Monday, August 2, 2010

Is Nominal Bank Regulatory Capital The Cause Of Deflation Risk?

A comment I posted on, "Krugman: 'Why Is Deflation Bad?'" on Calculated Risk:
Electronics and other consumer goods, such as appliances, can experience quick price decreases (deflation). Sales are brisk because many retailers give price guarantees that if there is a lower price in a fixed time period after purchase they will match the price and refund the difference.

When events are expected or feared people use contractual provisions to remove the risk, as Coase would expect. If anticipated deflation were a real problem, people would add into purchase and debt contracts provisions to offset the deflation risk, just as CPI increases were added to offset inflation risk in many contracts.

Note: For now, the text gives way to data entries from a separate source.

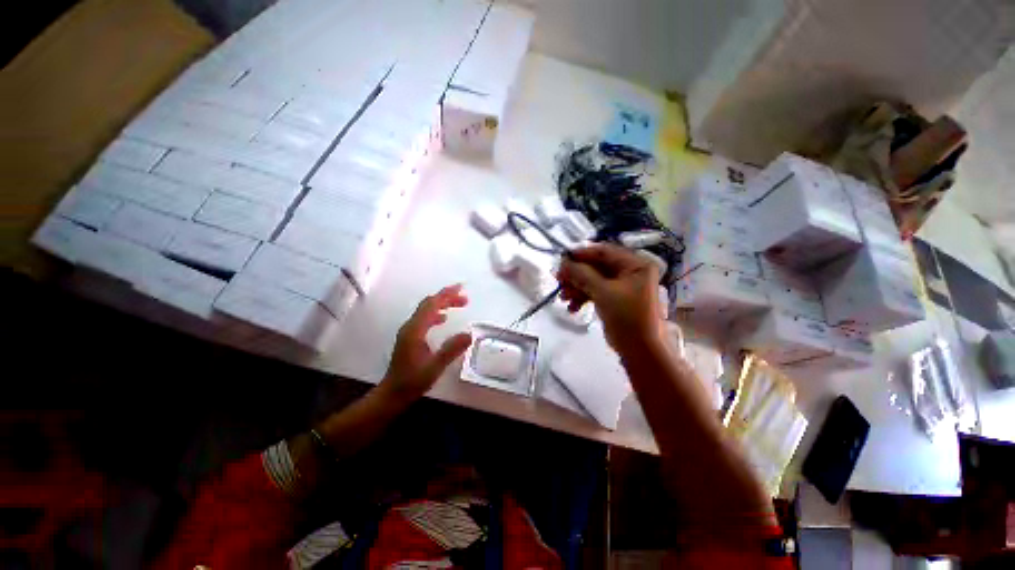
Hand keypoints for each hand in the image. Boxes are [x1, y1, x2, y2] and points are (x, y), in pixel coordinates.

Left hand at [381, 284, 472, 402]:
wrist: (392, 394)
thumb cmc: (412, 381)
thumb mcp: (434, 367)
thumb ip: (451, 350)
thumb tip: (469, 334)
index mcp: (415, 330)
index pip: (431, 305)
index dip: (446, 295)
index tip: (460, 288)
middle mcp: (410, 327)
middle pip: (428, 304)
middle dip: (447, 298)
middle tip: (465, 298)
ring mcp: (409, 332)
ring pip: (427, 310)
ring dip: (443, 305)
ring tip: (459, 305)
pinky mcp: (410, 338)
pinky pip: (425, 318)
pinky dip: (436, 314)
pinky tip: (444, 319)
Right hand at [558, 244, 663, 353]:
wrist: (641, 351)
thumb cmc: (627, 317)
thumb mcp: (603, 292)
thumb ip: (582, 274)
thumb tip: (564, 262)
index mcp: (635, 264)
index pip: (604, 252)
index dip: (581, 255)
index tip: (562, 260)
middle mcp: (630, 272)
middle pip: (596, 267)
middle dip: (576, 275)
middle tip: (558, 281)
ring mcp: (622, 286)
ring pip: (593, 280)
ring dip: (576, 288)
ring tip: (563, 298)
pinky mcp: (615, 299)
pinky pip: (596, 292)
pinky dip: (583, 298)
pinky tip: (572, 308)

Deflation protection for leases, rentals and sales are easy to incorporate and likely will be incorporated. Mortgages are much more difficult only because regulatory bank capital is in nominal terms and lenders cannot incorporate a deflation offset into debt such as mortgages without destroying their capital base. If the regulators would incorporate deflation into their regulatory capital calculations, then mortgages and other bank loans could also offer deflation protection into their debt terms upon issuance or upon renegotiation. A major impediment to banks in the recent financial crisis was the loss of bank capital if they recognized the lower collateral value of the real estate behind their mortgages.

The issue is not deflation. It is the contractually ability to protect against the deflation risk and government regulation of banks is the major impediment.